Excerto do documento:

O relógio não pára e há vidas em jogo

Hoje venho defender lados e relatar acontecimentos. O relógio não pára e há vidas em jogo. São nessas que penso.

O que aconteceu ontem em Bruxelas reavivou a memória do medo que senti nas entranhas, por ter estado no olho do furacão de um ataque terrorista praticado por grupos extremistas, do daesh, na mesma cidade. Ouvia e ouço – como quase todos nós – falar nos ataques, noutros lugares, mas a distância não nos coloca de frente, no centro do acontecimento. A diferença reside nesse centro.

Deixem-me confessar primeiro que o terrorismo hoje já não é o que era. Como foram terroristas Amílcar Cabral, Biko, e Nelson Mandela por exemplo, em nome da libertação dos seus povos.

O Hamas não é o povo da Palestina nem luta pela sobrevivência deste povo no território que pertence ao povo Palestino. O alimento é outro.

Hoje sabemos as ligações obscenas, a ascendência, o nascimento, de onde lhes vem o dinheiro, e os interesses obscuros que os envolve. Será que querem saber do povo Palestino? Deixo a resposta no ar. Hoje têm uma máquina por trás, e é ela que gira e faz girar opiniões, sentimentos e emoções.

Enquanto os militantes terroristas provavelmente cheios de drogas até à medula – para cometerem de coração leve acções atrozes – são atirados para a prática destes actos, os seus dirigentes e familiares vivem vidas de luxo, privilegiadas e protegidas, sem sombra de medo de nenhum ataque contra as suas vidas.

Vivemos num filme com múltiplos efeitos especiais. Foram dois os momentos de terror (em particular) os que vivi em Bruxelas, praticados por grupos desta ultima categoria de terroristas. Durante os quais graças a reflexos rápidos, por necessidade de me esconder para salvar a vida, percebi apenas num átomo fraccionado de tempo o significado deste tipo de medo e ameaça.

Foi um momento que durou pouco, contudo pareceu infinito. O que se sente é eterno. Não apenas enquanto dura. Fica para sempre. Escondido numa gaveta do sótão, num canto empoeirado da memória.

Garanto que não desaparece. O que acontece no peito é inexplicavelmente poderoso, quando acções bárbaras que ameaçam a vida acendem o gatilho da memória.

Num dos momentos vi nestes grupos sanguinários o ódio nas palavras, nos gestos e por um segundo, nos rostos. Não é possível descrever o salto parado que acontece no centro do peito.

A escolha de um movimento acontece em câmara lenta aparente, enquanto a uma velocidade supersónica se desenrolam os acontecimentos.

Informação extraída:

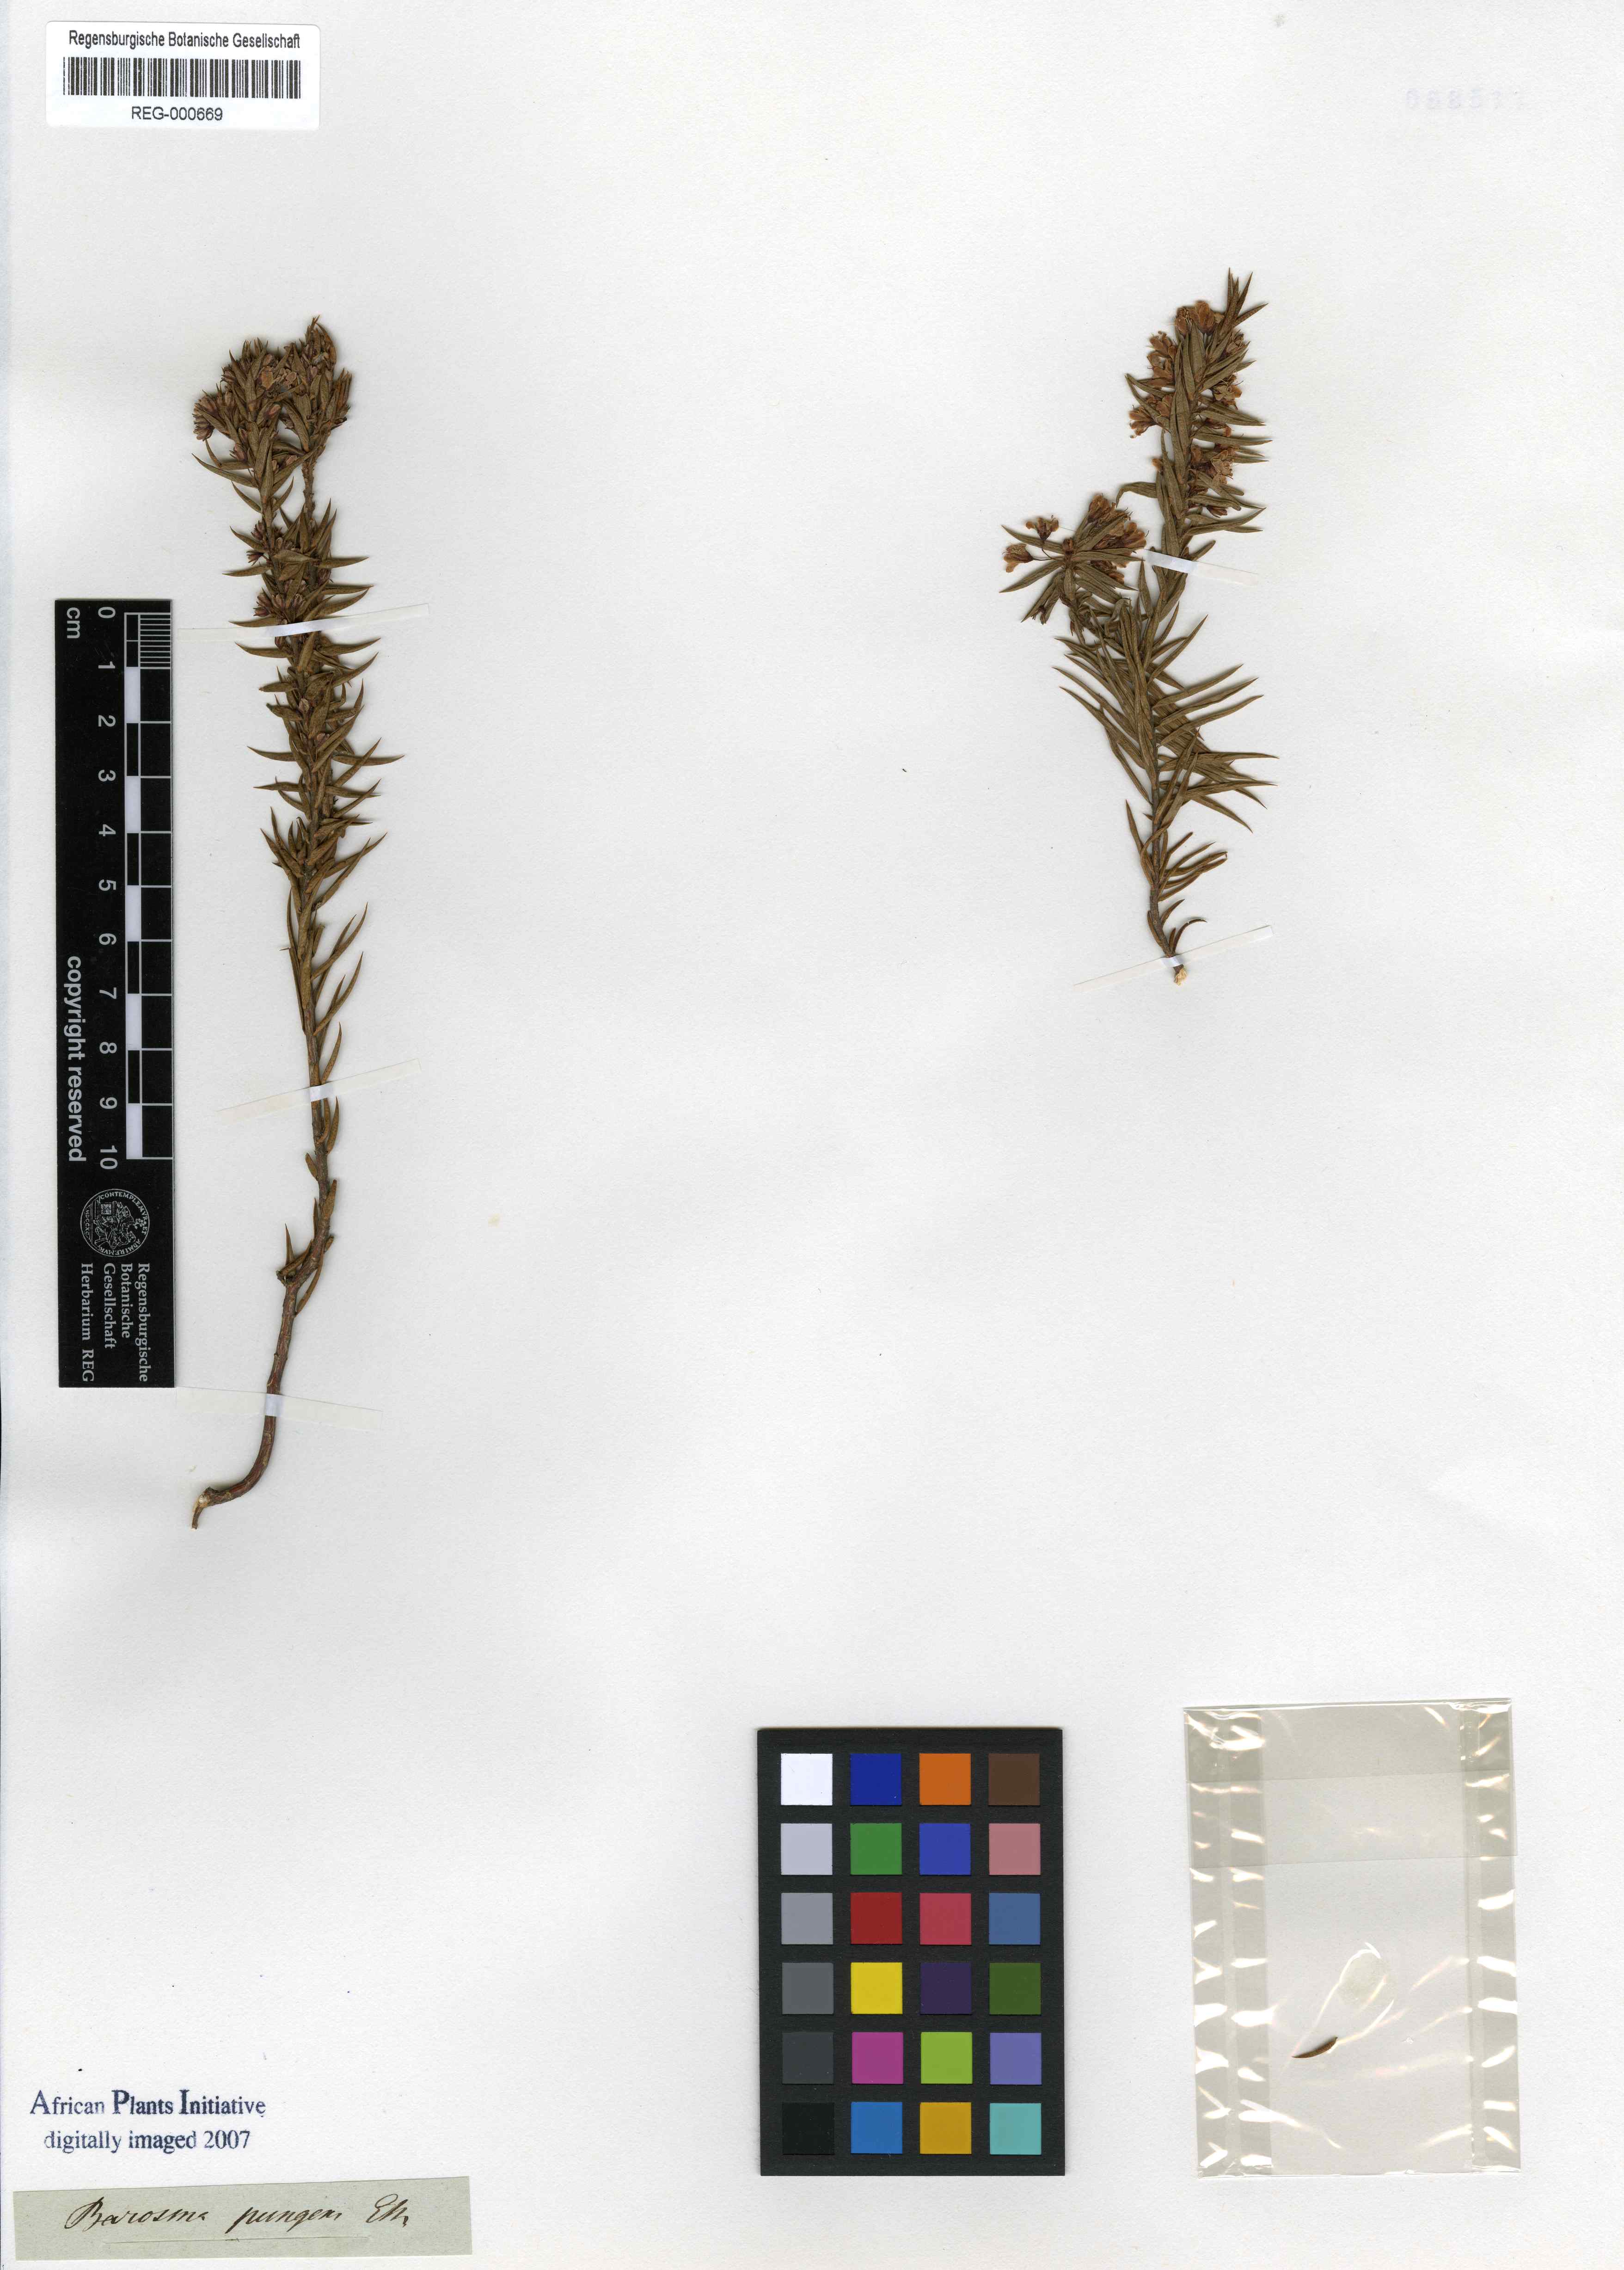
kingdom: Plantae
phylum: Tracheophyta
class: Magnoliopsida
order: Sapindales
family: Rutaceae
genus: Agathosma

...

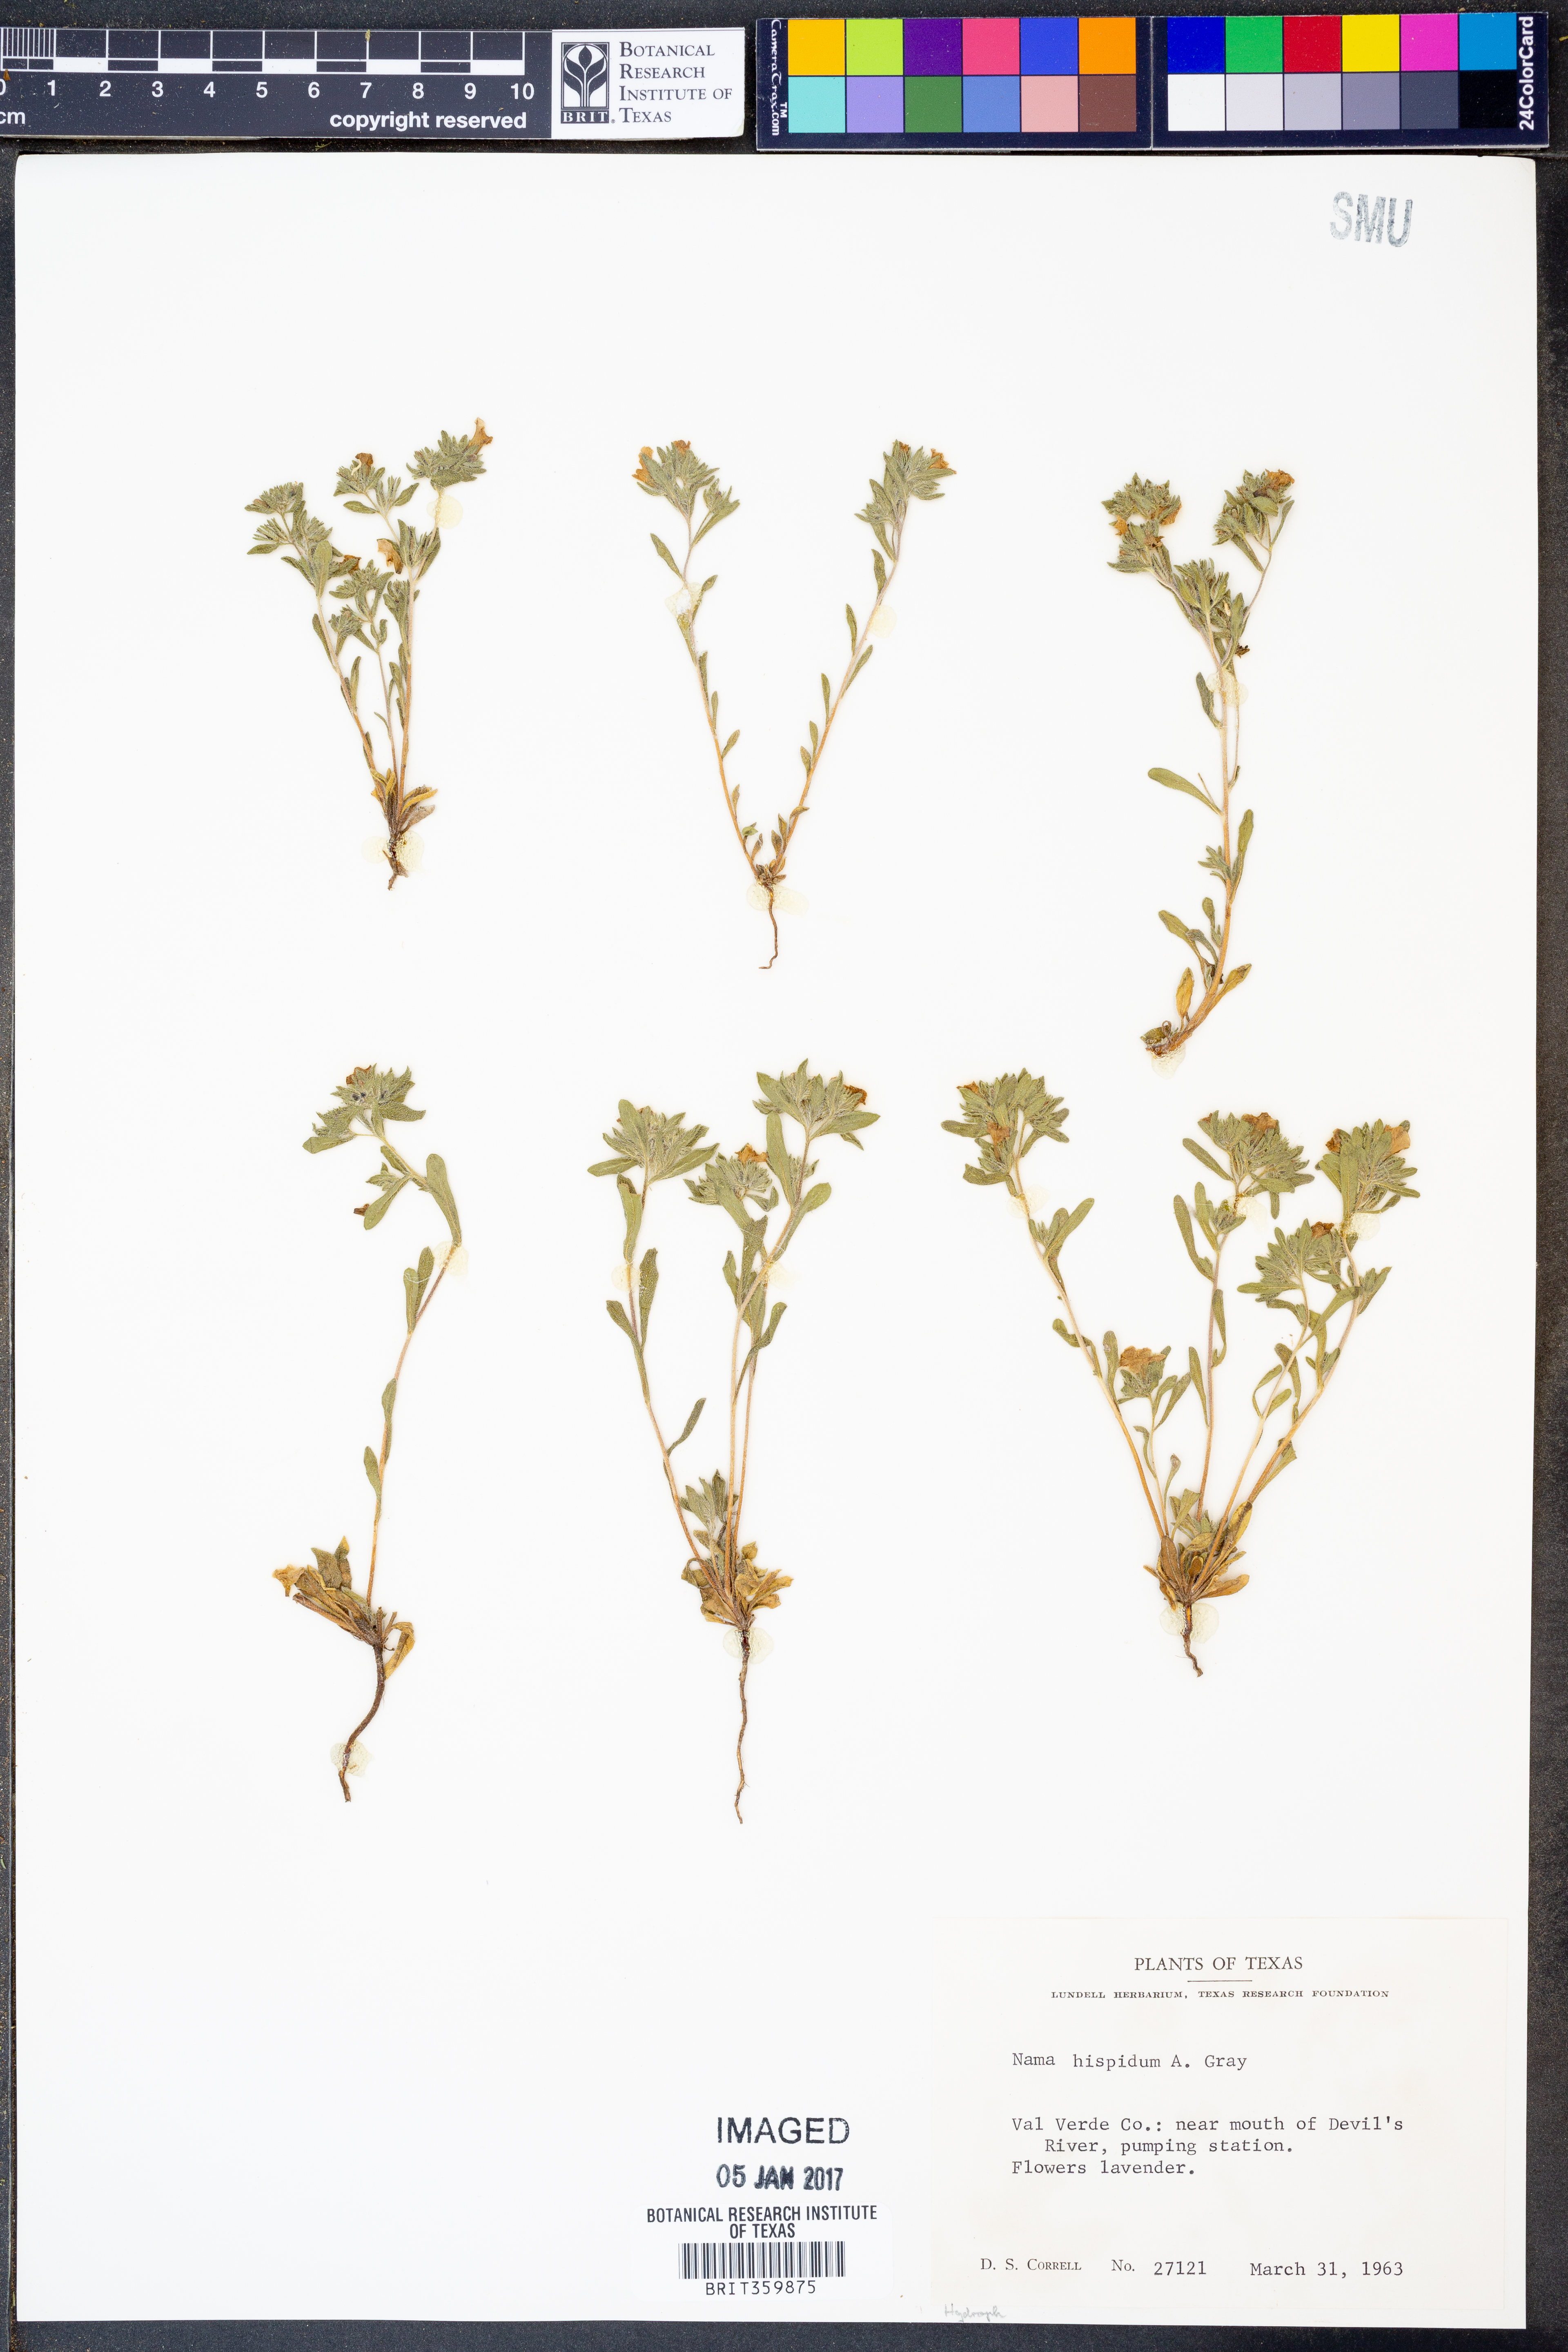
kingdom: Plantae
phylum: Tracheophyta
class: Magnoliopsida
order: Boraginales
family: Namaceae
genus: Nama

* * *

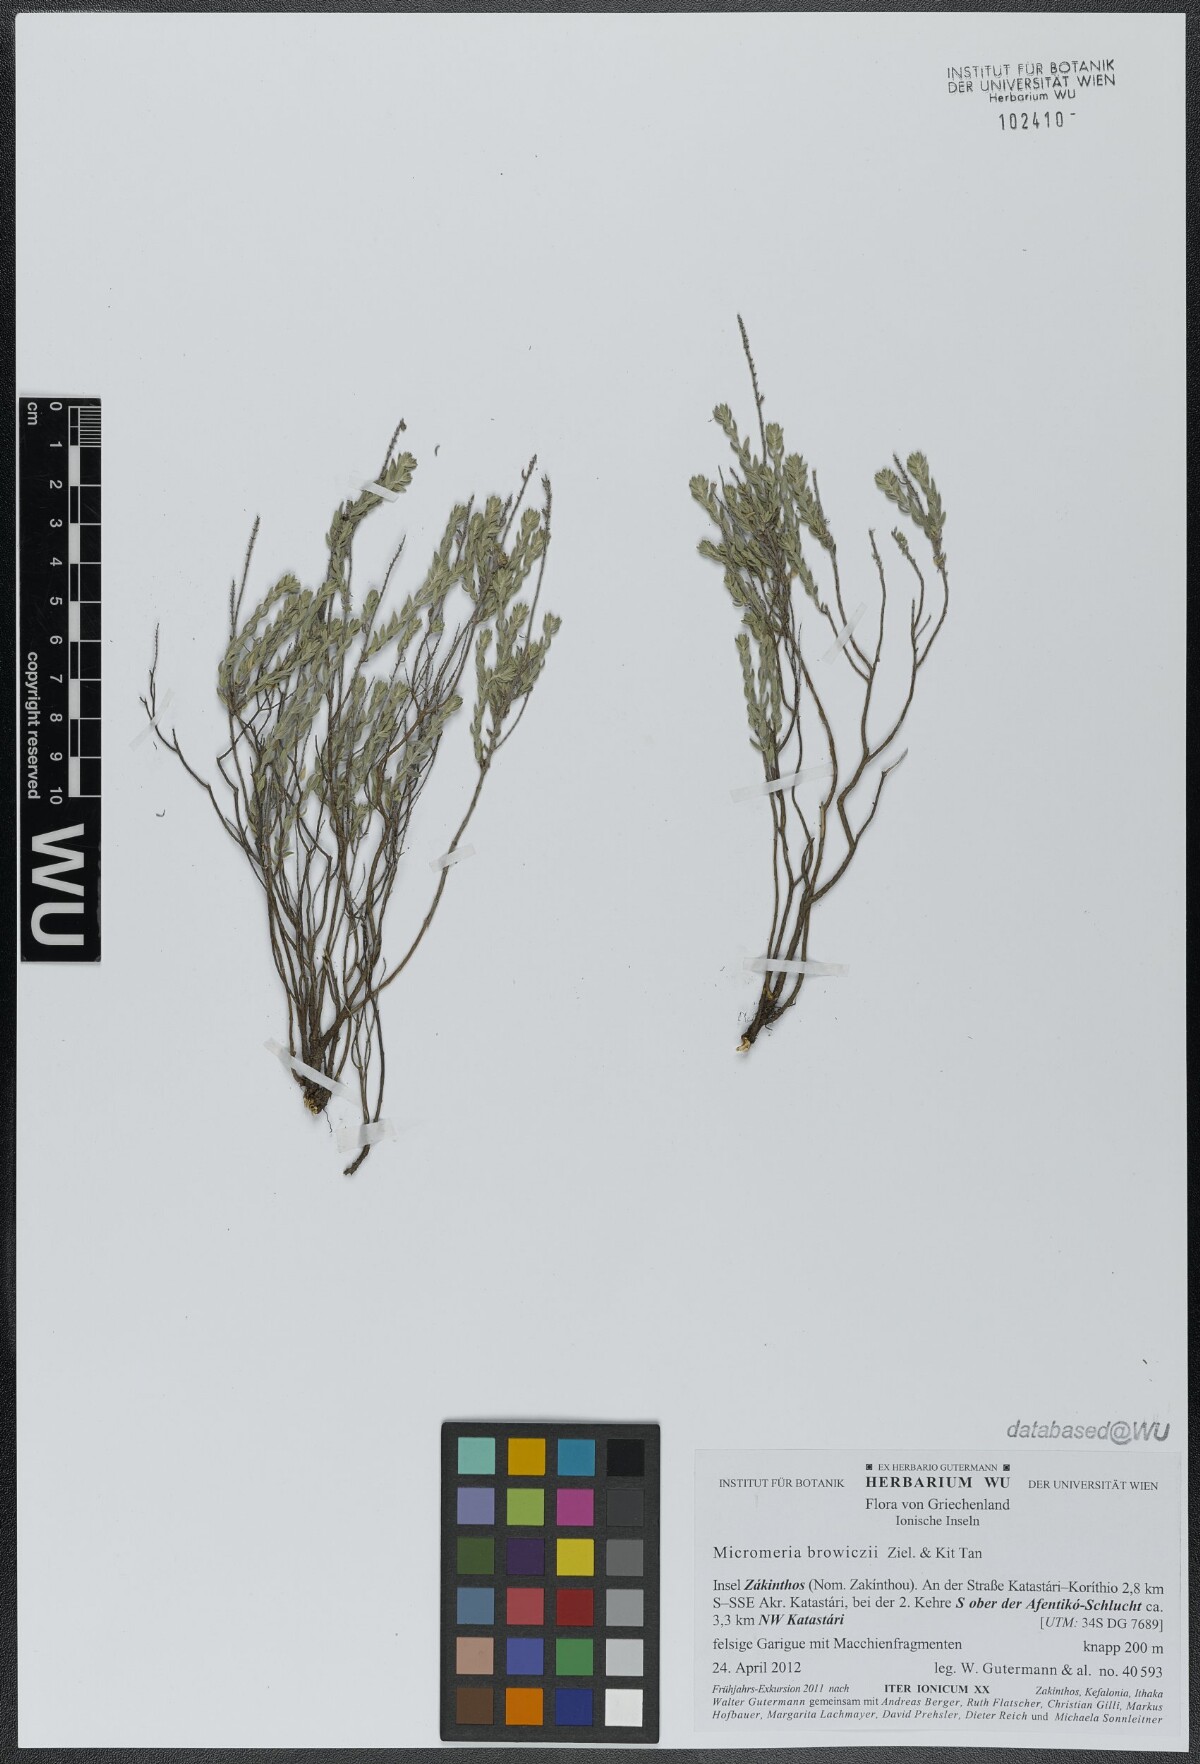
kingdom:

Descrição da tarefa: No excerto do documento sobre o terrorismo e os ataques em Bruxelas, quem são apontados como exemplos de terroristas em nome da libertação dos seus povos?

A solução: Amílcar Cabral, Biko e Nelson Mandela.